**Listagem de dados**
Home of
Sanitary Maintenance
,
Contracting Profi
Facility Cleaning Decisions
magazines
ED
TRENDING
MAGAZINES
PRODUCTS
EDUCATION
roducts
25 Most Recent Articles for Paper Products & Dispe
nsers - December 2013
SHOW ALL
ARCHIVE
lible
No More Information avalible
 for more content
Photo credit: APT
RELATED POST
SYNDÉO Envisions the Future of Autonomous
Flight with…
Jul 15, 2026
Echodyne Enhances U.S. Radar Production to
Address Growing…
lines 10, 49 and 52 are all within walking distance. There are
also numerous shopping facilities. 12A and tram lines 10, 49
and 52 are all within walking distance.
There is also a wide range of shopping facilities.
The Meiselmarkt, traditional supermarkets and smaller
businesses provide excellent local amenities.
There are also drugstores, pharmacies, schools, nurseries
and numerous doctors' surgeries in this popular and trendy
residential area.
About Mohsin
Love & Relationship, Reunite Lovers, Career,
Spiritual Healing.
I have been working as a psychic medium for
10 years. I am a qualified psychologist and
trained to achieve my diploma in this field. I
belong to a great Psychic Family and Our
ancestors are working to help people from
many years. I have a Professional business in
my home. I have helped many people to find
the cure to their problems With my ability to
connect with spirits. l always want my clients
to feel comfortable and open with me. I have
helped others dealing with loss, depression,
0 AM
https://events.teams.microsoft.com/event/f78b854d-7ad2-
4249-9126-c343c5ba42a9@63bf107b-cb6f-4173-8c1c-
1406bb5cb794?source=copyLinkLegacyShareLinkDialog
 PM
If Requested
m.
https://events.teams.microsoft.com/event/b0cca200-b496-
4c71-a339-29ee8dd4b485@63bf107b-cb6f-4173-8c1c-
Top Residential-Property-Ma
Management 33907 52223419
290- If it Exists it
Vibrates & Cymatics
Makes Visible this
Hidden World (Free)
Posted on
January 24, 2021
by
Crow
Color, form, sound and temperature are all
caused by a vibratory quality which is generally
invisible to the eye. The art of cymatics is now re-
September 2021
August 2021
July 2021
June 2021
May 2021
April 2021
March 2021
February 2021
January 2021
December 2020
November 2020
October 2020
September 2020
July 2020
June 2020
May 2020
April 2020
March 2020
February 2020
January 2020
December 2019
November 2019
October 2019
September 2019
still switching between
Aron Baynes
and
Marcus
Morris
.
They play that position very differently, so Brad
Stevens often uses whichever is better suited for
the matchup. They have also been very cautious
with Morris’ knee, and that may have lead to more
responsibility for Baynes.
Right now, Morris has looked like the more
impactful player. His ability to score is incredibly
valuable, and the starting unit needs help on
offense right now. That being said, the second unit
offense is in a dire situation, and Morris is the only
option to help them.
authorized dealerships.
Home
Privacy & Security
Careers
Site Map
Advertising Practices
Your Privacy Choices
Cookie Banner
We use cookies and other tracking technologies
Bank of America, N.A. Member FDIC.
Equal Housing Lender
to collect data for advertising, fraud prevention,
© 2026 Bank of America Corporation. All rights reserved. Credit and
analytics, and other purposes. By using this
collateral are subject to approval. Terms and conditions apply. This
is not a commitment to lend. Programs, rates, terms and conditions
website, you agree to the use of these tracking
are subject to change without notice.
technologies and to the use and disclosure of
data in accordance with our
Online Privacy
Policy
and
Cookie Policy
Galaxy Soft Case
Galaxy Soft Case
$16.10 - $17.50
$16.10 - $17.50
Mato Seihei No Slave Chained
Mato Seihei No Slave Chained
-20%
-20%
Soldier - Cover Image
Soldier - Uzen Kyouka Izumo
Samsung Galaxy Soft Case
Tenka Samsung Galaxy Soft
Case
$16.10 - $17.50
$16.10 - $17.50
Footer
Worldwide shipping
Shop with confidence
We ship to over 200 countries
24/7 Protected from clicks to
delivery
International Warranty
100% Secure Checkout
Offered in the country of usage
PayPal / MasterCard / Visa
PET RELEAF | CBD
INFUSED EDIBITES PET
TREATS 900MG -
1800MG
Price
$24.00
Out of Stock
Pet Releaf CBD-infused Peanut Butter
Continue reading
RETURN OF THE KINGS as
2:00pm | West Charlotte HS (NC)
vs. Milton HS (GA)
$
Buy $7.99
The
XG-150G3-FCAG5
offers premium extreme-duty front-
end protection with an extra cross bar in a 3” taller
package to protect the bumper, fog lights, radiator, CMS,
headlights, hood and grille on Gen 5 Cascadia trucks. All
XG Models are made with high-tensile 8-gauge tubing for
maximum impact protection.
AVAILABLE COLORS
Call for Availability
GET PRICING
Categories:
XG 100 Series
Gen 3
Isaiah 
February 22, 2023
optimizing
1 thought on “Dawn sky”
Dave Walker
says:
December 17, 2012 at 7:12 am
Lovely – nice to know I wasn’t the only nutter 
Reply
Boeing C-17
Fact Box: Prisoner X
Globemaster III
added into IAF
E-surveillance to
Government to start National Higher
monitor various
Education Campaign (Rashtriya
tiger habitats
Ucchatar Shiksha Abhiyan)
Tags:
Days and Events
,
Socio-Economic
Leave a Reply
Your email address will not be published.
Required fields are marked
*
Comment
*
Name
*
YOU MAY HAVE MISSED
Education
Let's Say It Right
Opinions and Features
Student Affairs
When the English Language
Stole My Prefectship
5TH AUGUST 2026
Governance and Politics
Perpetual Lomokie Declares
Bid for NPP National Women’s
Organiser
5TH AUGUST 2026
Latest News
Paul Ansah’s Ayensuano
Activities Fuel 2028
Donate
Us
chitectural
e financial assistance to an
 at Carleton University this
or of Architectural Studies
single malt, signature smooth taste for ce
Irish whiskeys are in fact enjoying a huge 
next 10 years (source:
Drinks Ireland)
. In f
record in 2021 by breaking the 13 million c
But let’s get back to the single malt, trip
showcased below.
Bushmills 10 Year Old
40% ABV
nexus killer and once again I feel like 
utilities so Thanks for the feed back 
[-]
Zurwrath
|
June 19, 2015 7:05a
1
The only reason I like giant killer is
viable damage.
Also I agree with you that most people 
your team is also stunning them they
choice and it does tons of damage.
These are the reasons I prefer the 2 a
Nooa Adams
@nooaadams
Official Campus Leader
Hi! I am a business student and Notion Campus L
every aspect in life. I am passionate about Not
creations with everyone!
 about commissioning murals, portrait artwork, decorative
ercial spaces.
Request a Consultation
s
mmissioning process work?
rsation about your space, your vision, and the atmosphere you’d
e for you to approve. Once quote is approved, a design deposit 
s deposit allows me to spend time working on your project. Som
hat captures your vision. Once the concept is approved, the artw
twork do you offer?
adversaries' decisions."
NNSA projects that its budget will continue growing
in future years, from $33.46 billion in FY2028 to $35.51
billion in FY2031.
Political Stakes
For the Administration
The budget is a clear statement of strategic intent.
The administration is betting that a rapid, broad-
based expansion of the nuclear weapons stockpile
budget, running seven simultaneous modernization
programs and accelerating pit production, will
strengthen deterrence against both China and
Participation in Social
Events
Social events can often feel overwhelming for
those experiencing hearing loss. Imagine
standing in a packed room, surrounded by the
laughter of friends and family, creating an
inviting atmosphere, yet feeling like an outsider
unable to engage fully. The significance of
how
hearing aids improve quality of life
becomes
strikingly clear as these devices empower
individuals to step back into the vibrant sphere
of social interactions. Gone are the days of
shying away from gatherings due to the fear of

**Instruções da tarefa**
Reescreva as linhas de todas as entradas acima, trocando "shopping facilities" por "retail outlets" e mantendo intacto todo o restante.

**Resolução da tarefa**
Home of
Sanitary Maintenance
,
Contracting Profi
Facility Cleaning Decisions
magazines
ED
TRENDING
MAGAZINES
PRODUCTS
EDUCATION
roducts
25 Most Recent Articles for Paper Products & Dispe
nsers - December 2013
SHOW ALL
ARCHIVE
lible
No More Information avalible
 for more content
Photo credit: APT
RELATED POST
SYNDÉO Envisions the Future of Autonomous
Flight with…
Jul 15, 2026
Echodyne Enhances U.S. Radar Production to
Address Growing…
lines 10, 49 and 52 are all within walking distance. There are
also numerous retail outlets. 12A and tram lines 10, 49
and 52 are all within walking distance.
There is also a wide range of retail outlets.
The Meiselmarkt, traditional supermarkets and smaller
businesses provide excellent local amenities.
There are also drugstores, pharmacies, schools, nurseries
and numerous doctors' surgeries in this popular and trendy
residential area.
About Mohsin
Love & Relationship, Reunite Lovers, Career,
Spiritual Healing.
I have been working as a psychic medium for
10 years. I am a qualified psychologist and
trained to achieve my diploma in this field. I
belong to a great Psychic Family and Our
ancestors are working to help people from
many years. I have a Professional business in
my home. I have helped many people to find
the cure to their problems With my ability to
connect with spirits. l always want my clients
to feel comfortable and open with me. I have
helped others dealing with loss, depression,
0 AM
https://events.teams.microsoft.com/event/f78b854d-7ad2-
4249-9126-c343c5ba42a9@63bf107b-cb6f-4173-8c1c-
1406bb5cb794?source=copyLinkLegacyShareLinkDialog
 PM
If Requested
m.
https://events.teams.microsoft.com/event/b0cca200-b496-
4c71-a339-29ee8dd4b485@63bf107b-cb6f-4173-8c1c-
Top Residential-Property-Ma
Management 33907 52223419
290- If it Exists it
Vibrates & Cymatics
Makes Visible this
Hidden World (Free)
Posted on
January 24, 2021
by
Crow
Color, form, sound and temperature are all
caused by a vibratory quality which is generally
invisible to the eye. The art of cymatics is now re-
September 2021
August 2021
July 2021
June 2021
May 2021
April 2021
March 2021
February 2021
January 2021
December 2020
November 2020
October 2020
September 2020
July 2020
June 2020
May 2020
April 2020
March 2020
February 2020
January 2020
December 2019
November 2019
October 2019
September 2019
still switching between
Aron Baynes
and
Marcus
Morris
.
They play that position very differently, so Brad
Stevens often uses whichever is better suited for
the matchup. They have also been very cautious
with Morris’ knee, and that may have lead to more
responsibility for Baynes.
Right now, Morris has looked like the more
impactful player. His ability to score is incredibly
valuable, and the starting unit needs help on
offense right now. That being said, the second unit
offense is in a dire situation, and Morris is the only
option to help them.
authorized dealerships.
Home
Privacy & Security
Careers
Site Map
Advertising Practices
Your Privacy Choices
Cookie Banner
We use cookies and other tracking technologies
Bank of America, N.A. Member FDIC.
Equal Housing Lender
to collect data for advertising, fraud prevention,
© 2026 Bank of America Corporation. All rights reserved. Credit and
analytics, and other purposes. By using this
collateral are subject to approval. Terms and conditions apply. This
is not a commitment to lend. Programs, rates, terms and conditions
website, you agree to the use of these tracking
are subject to change without notice.
technologies and to the use and disclosure of
data in accordance with our
Online Privacy
Policy
and
Cookie Policy
Galaxy Soft Case
Galaxy Soft Case
$16.10 - $17.50
$16.10 - $17.50
Mato Seihei No Slave Chained
Mato Seihei No Slave Chained
-20%
-20%
Soldier - Cover Image
Soldier - Uzen Kyouka Izumo
Samsung Galaxy Soft Case
Tenka Samsung Galaxy Soft
Case
$16.10 - $17.50
$16.10 - $17.50
Footer
Worldwide shipping
Shop with confidence
We ship to over 200 countries
24/7 Protected from clicks to
delivery
International Warranty
100% Secure Checkout
Offered in the country of usage
PayPal / MasterCard / Visa
PET RELEAF | CBD
INFUSED EDIBITES PET
TREATS 900MG -
1800MG
Price
$24.00
Out of Stock
Pet Releaf CBD-infused Peanut Butter
Continue reading
RETURN OF THE KINGS as
2:00pm | West Charlotte HS (NC)
vs. Milton HS (GA)
$
Buy $7.99
The
XG-150G3-FCAG5
offers premium extreme-duty front-
end protection with an extra cross bar in a 3” taller
package to protect the bumper, fog lights, radiator, CMS,
headlights, hood and grille on Gen 5 Cascadia trucks. All
XG Models are made with high-tensile 8-gauge tubing for
maximum impact protection.
AVAILABLE COLORS
Call for Availability
GET PRICING
Categories:
XG 100 Series
Gen 3
Isaiah 
February 22, 2023
optimizing
1 thought on “Dawn sky”
Dave Walker
says:
December 17, 2012 at 7:12 am
Lovely – nice to know I wasn’t the only nutter 
Reply
Boeing C-17
Fact Box: Prisoner X
Globemaster III
added into IAF
E-surveillance to
Government to start National Higher
monitor various
Education Campaign (Rashtriya
tiger habitats
Ucchatar Shiksha Abhiyan)
Tags:
Days and Events
,
Socio-Economic
Leave a Reply
Your email address will not be published.
Required fields are marked
*
Comment
*
Name
*
YOU MAY HAVE MISSED
Education
Let's Say It Right
Opinions and Features
Student Affairs
When the English Language
Stole My Prefectship
5TH AUGUST 2026
Governance and Politics
Perpetual Lomokie Declares
Bid for NPP National Women’s
Organiser
5TH AUGUST 2026
Latest News
Paul Ansah’s Ayensuano
Activities Fuel 2028
Donate
Us
chitectural
e financial assistance to an
 at Carleton University this
or of Architectural Studies
single malt, signature smooth taste for ce
Irish whiskeys are in fact enjoying a huge 
next 10 years (source:
Drinks Ireland)
. In f
record in 2021 by breaking the 13 million c
But let’s get back to the single malt, trip
showcased below.
Bushmills 10 Year Old
40% ABV
nexus killer and once again I feel like 
utilities so Thanks for the feed back 
[-]
Zurwrath
|
June 19, 2015 7:05a
1
The only reason I like giant killer is
viable damage.
Also I agree with you that most people 
your team is also stunning them they
choice and it does tons of damage.
These are the reasons I prefer the 2 a
Nooa Adams
@nooaadams
Official Campus Leader
Hi! I am a business student and Notion Campus L
every aspect in life. I am passionate about Not
creations with everyone!
 about commissioning murals, portrait artwork, decorative
ercial spaces.
Request a Consultation
s
mmissioning process work?
rsation about your space, your vision, and the atmosphere you’d
e for you to approve. Once quote is approved, a design deposit 
s deposit allows me to spend time working on your project. Som
hat captures your vision. Once the concept is approved, the artw
twork do you offer?
adversaries' decisions."
NNSA projects that its budget will continue growing
in future years, from $33.46 billion in FY2028 to $35.51
billion in FY2031.
Political Stakes
For the Administration
The budget is a clear statement of strategic intent.
The administration is betting that a rapid, broad-
based expansion of the nuclear weapons stockpile
budget, running seven simultaneous modernization
programs and accelerating pit production, will
strengthen deterrence against both China and
Participation in Social
Events
Social events can often feel overwhelming for
those experiencing hearing loss. Imagine
standing in a packed room, surrounded by the
laughter of friends and family, creating an
inviting atmosphere, yet feeling like an outsider
unable to engage fully. The significance of
how
hearing aids improve quality of life
becomes
strikingly clear as these devices empower
individuals to step back into the vibrant sphere
of social interactions. Gone are the days of
shying away from gatherings due to the fear of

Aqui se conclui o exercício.